Top of Given records
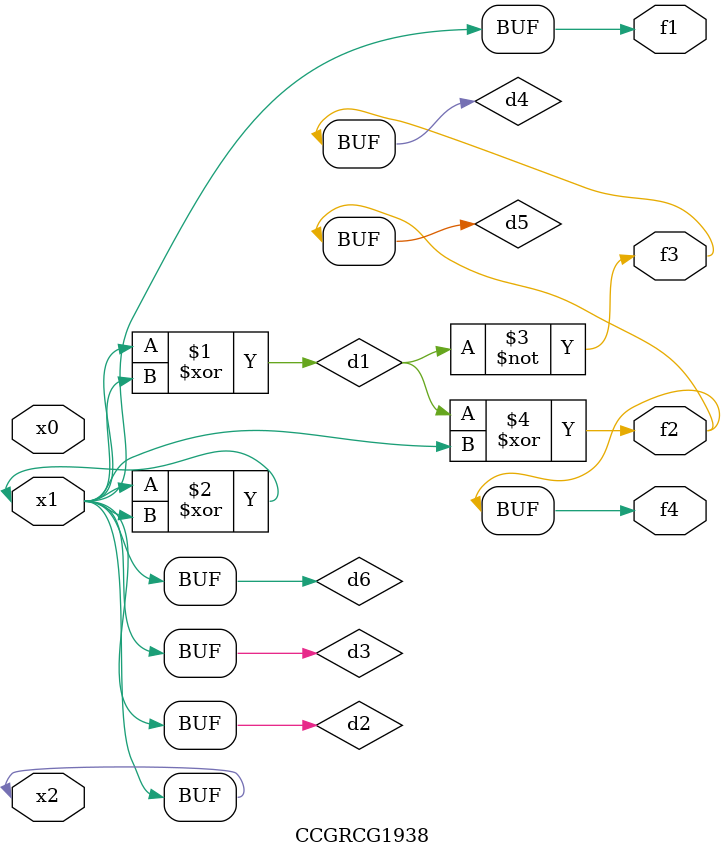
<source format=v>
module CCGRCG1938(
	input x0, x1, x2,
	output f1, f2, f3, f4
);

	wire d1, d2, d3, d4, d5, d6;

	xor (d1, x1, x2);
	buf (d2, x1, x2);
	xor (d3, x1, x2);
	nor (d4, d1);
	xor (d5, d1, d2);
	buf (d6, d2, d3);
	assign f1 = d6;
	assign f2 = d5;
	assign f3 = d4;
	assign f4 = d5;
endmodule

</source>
Bottom of Given records
▶ [Required action]:
The records above should be written out exactly, and the images dropped.

▶ [Answer for this exercise]:
<source format=v>
module CCGRCG1938(
	input x0, x1, x2,
	output f1, f2, f3, f4
);

	wire d1, d2, d3, d4, d5, d6;

	xor (d1, x1, x2);
	buf (d2, x1, x2);
	xor (d3, x1, x2);
	nor (d4, d1);
	xor (d5, d1, d2);
	buf (d6, d2, d3);
	assign f1 = d6;
	assign f2 = d5;
	assign f3 = d4;
	assign f4 = d5;
endmodule

</source>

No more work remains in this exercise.